In its extensive report on coal power and its implications, The True Cost of Coal, Greenpeace highlighted several statistics. “Across the planet, 11 billion tonnes of CO2 come from coal-fired power generation…In 2005, this made up just about 41% of all fossil fuel CO2 emissions… (and) will increase to 60% by 2030,” the report said.
A study published on The Lancet Planetary Health in December 2018 found that 12.5% of the total deaths in India in 2017 were because of issues attributable to air pollution. According to the study, one of the major sources of air pollution in India is coal burning for thermal power production. According to the findings of the 2018 report by the World Bank, South Asia’s Hotspots, there would be substantial decrease in standard of living by 2050 due to changes in the average weather of India; in terms of GDP this will cost the Indian economy an amount to the tune of $1.2 trillion.
From 2014-2018 there have been numerous violations of the Wildlife (Protection) Act 1972, with the SC-NBWL passing proposals for activities that seriously harm the forests on their whim and wish. Recently, the Forest Advisory Committee of the ministry of environment, forests, and climate change made it to the news for allotting the coal mining contract for the Parsa Coal Block. It spans over 2,000 hectares of the protected Hasdeo Arand forests in Chhattisgarh. The Hasdeo Arand region is one of the largest intact forest areas in central India. Besides being highly bio-diverse and ecologically rich, it is also home to many forest-dwelling Adivasi communities such as the Gonds. These communities largely depend on the forest produce, and agriculture for survival. The coal-field that has been mapped by the ministry of coal comprises of 1,502 sq. kms. of forest land. All that stands between the massive displacement and deforestation is a stay from the Supreme Court. On February 13, the Supreme Court ordered 19 states to evict the occupants dwelling in the forests (primarily Adivasis) whose claims had been rejected by the FRA.

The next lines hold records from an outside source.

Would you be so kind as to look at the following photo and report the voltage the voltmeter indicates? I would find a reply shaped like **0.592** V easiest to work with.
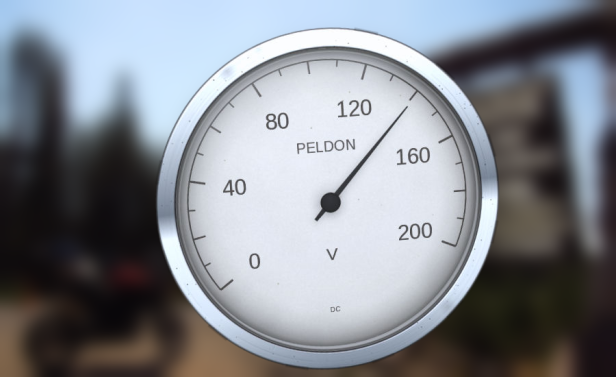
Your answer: **140** V
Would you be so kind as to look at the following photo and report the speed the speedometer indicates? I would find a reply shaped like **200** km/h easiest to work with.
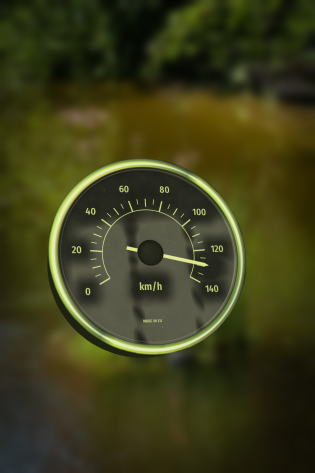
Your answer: **130** km/h
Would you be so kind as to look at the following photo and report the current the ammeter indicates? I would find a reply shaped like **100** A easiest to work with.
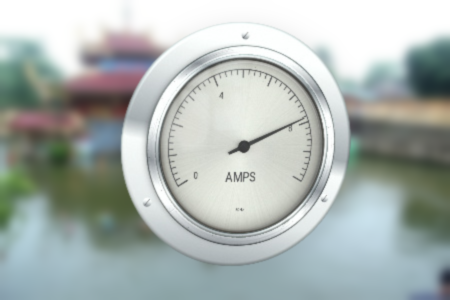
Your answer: **7.8** A
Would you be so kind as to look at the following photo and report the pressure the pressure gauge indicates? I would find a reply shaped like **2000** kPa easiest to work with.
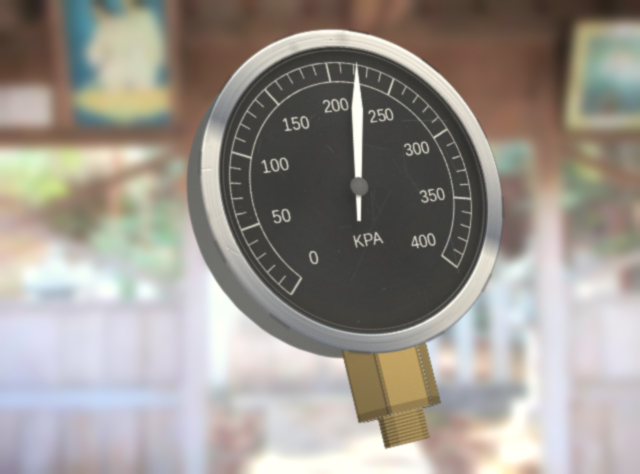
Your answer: **220** kPa
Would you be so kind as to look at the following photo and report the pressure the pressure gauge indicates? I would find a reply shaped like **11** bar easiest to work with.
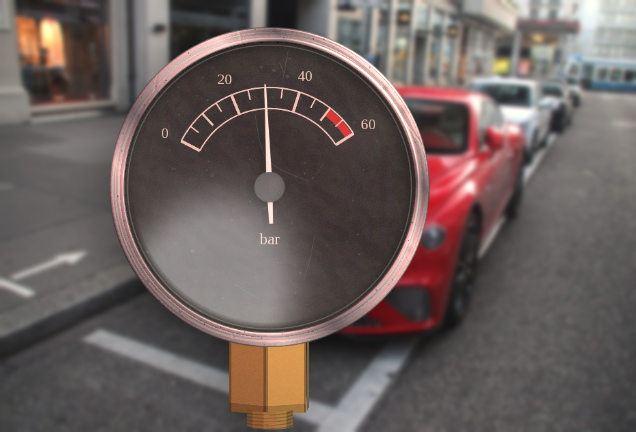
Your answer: **30** bar
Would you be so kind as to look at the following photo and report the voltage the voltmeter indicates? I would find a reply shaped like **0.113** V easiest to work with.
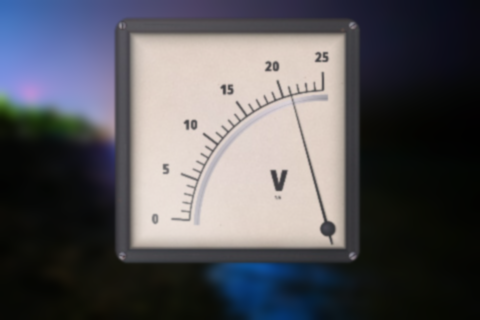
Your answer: **21** V
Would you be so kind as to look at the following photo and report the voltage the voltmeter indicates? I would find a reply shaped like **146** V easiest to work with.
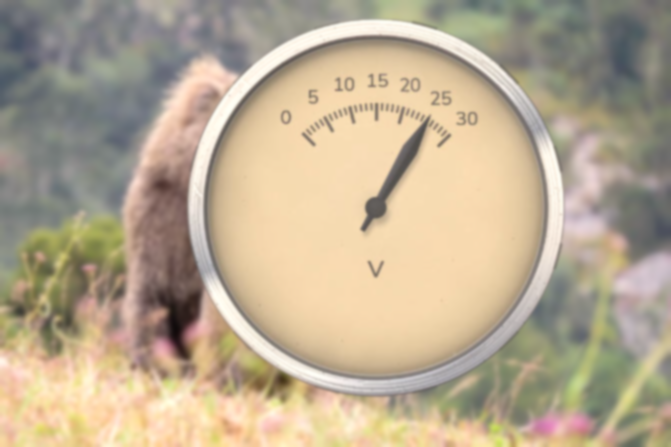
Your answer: **25** V
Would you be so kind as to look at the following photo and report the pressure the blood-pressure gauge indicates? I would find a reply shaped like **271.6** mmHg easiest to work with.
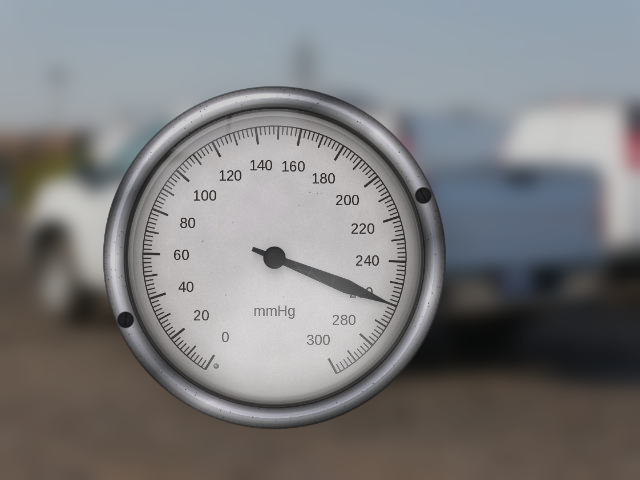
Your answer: **260** mmHg
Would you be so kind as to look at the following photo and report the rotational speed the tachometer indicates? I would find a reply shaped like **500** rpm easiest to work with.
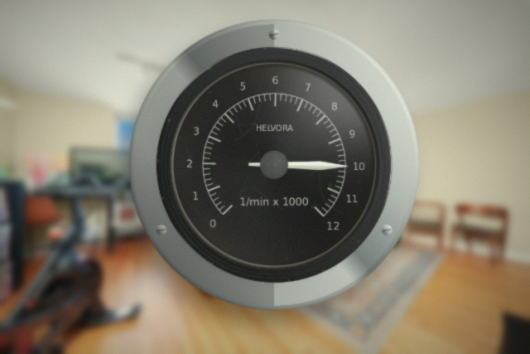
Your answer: **10000** rpm
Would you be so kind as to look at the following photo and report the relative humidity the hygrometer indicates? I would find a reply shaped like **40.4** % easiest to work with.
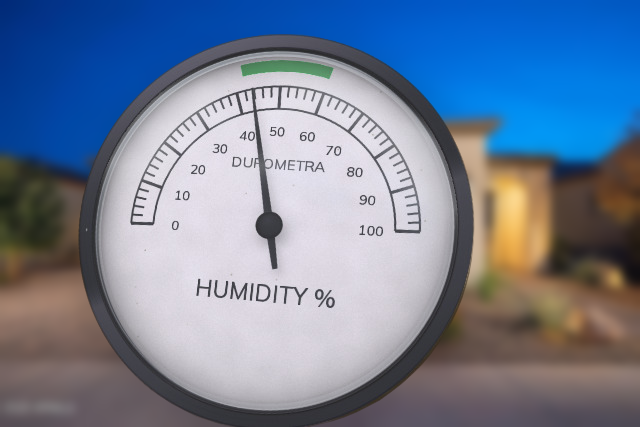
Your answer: **44** %
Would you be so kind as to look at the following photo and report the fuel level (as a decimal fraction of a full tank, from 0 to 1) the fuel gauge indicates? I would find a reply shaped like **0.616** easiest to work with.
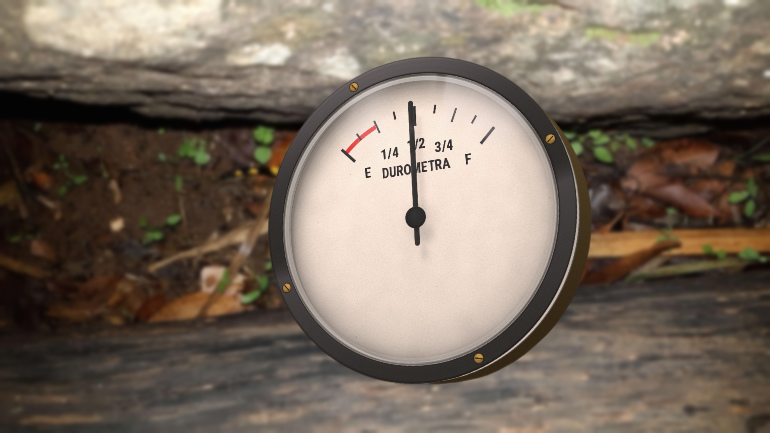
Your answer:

Clearly, there is a deep contradiction in the government’s claims regarding its stance on environment and its actions in the name of fulfilling the said claims. Not only has it back-tracked on its own promises but has also thrown all caution in the air when it comes to the well-being of the country’s economy, people, and environment, in exchange for some supposed short-term ‘gains’. There is a need for whoever arrives next at the centre to take a step back and re-evaluate their stance on climate change and related issues because it will play a significant role in the health of this country, quite literally. Because there is no big picture if you let all the small elements that make it go to waste.